TEXTO PARA LEITURA
★ ★ ★ ★ ★ ★ ★

Uma política que quer garantir a boa execução dos abortos legais, sejam eles quantos forem e o direito à gravidez, tem que, previamente ou simultaneamente, garantir uma cobertura do País com centros vocacionados para a protecção da maternidade e da família.
Sobre este tema, quando o Governo parou a construção do CMI , relembro o que escrevi neste nosso jornal, em Outubro de 2003:
"...Matou-se o projecto que pretendia reunir numa instituição de saúde todas as áreas que dizem respeito ao bem estar, manutenção da saúde e tratamento da doença, do grupo prioritariamente alvo de qualquer política de saúde, que é a mulher, a mãe e o seu filho.
Qualquer cidadão atento sabe que são as mulheres e as crianças os maiores frequentadores dos serviços de saúde. E todos sabemos que são as mulheres, mães e esposas, que estão atentas à saúde dos maridos, dos seus pais e dos seus filhos. São elas que aconselham, que vigiam, que educam a família, que frequentam os Centros de Saúde, aí levam os filhos e aí conseguem levar pais e maridos, normalmente muito mais "distraídos".

★ ★ ★ ★ ★ ★ ★

Dados recolhidos
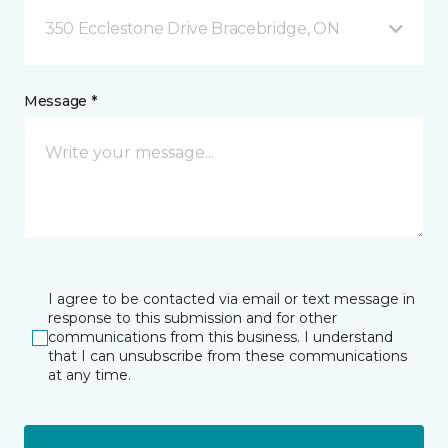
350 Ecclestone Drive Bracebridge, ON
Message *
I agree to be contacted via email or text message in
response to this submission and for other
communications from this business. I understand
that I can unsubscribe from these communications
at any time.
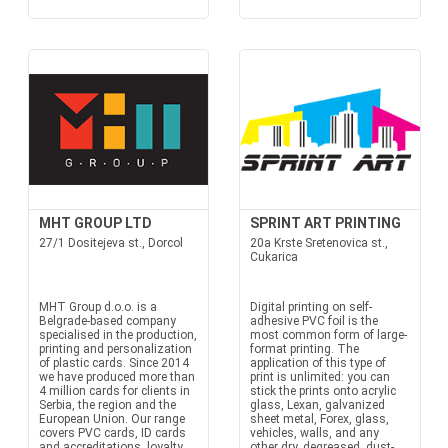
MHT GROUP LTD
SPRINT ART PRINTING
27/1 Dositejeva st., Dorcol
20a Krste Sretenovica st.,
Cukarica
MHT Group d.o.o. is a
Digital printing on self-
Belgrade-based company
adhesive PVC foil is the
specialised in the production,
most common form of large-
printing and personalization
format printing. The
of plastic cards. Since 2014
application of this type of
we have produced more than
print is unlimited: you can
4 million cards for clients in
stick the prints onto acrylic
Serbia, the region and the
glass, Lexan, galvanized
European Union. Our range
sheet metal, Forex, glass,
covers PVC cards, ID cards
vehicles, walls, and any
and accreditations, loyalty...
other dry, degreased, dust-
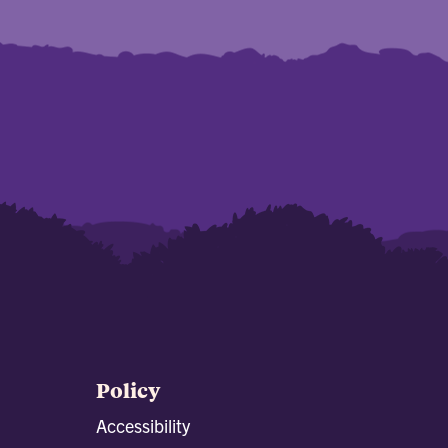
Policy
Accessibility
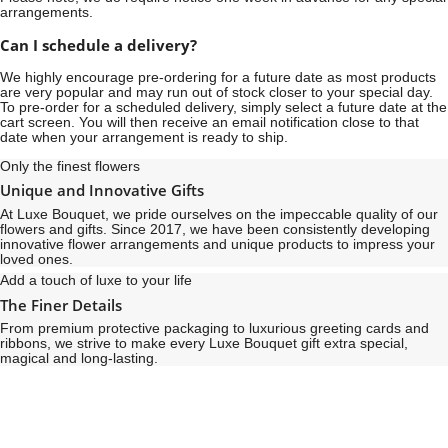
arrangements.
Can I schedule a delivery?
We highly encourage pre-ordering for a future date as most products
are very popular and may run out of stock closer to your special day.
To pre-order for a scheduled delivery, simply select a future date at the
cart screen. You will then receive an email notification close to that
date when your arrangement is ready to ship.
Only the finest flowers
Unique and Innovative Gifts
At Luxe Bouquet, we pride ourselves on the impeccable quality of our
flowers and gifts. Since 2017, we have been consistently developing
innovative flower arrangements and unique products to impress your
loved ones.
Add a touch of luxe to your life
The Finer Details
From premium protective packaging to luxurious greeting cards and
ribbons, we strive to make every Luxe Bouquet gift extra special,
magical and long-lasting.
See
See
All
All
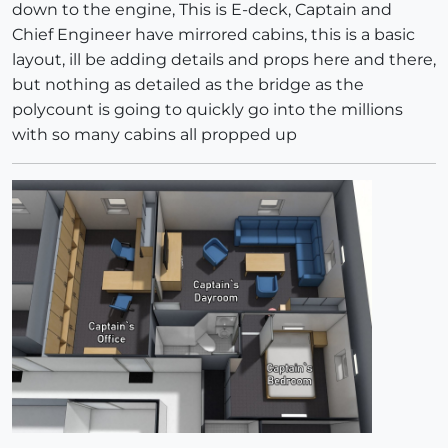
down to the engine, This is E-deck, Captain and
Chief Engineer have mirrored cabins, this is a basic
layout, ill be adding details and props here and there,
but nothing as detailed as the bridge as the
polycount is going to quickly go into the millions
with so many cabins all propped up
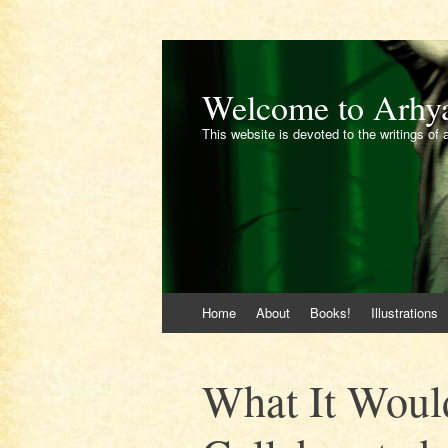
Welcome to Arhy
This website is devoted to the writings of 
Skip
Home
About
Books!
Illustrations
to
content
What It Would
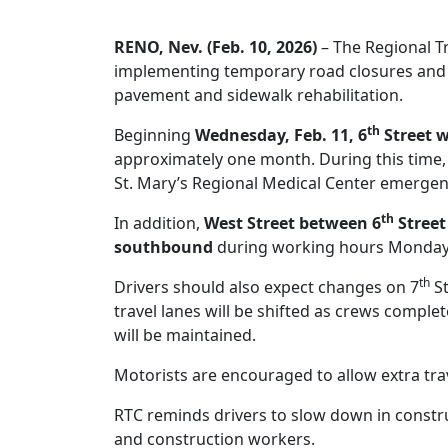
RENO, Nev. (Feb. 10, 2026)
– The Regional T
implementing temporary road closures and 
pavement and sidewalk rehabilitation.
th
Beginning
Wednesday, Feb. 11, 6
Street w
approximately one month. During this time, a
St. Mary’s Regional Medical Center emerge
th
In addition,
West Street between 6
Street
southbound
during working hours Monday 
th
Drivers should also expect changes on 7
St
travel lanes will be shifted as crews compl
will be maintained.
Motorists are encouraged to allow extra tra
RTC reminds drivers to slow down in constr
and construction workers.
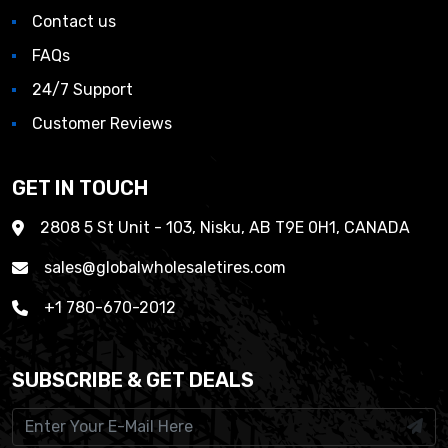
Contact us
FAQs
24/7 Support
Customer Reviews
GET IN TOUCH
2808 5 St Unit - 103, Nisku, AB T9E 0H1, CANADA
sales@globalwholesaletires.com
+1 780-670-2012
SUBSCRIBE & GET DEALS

★ ★ ★ ★ ★ ★ ★

OBJETIVO DA TAREFA
Reproduza fielmente o trecho do texto sobre a protecção da maternidade que começa nas palavras "Uma política que" e termina logo após "o seu filho.".

RESPOSTA
Uma política que quer garantir a boa execução dos abortos legais, sejam eles quantos forem e o direito à gravidez, tem que, previamente ou simultaneamente, garantir uma cobertura do País com centros vocacionados para a protecção da maternidade e da família.
Sobre este tema, quando o Governo parou a construção do CMI , relembro o que escrevi neste nosso jornal, em Outubro de 2003:
"...Matou-se o projecto que pretendia reunir numa instituição de saúde todas as áreas que dizem respeito ao bem estar, manutenção da saúde e tratamento da doença, do grupo prioritariamente alvo de qualquer política de saúde, que é a mulher, a mãe e o seu filho.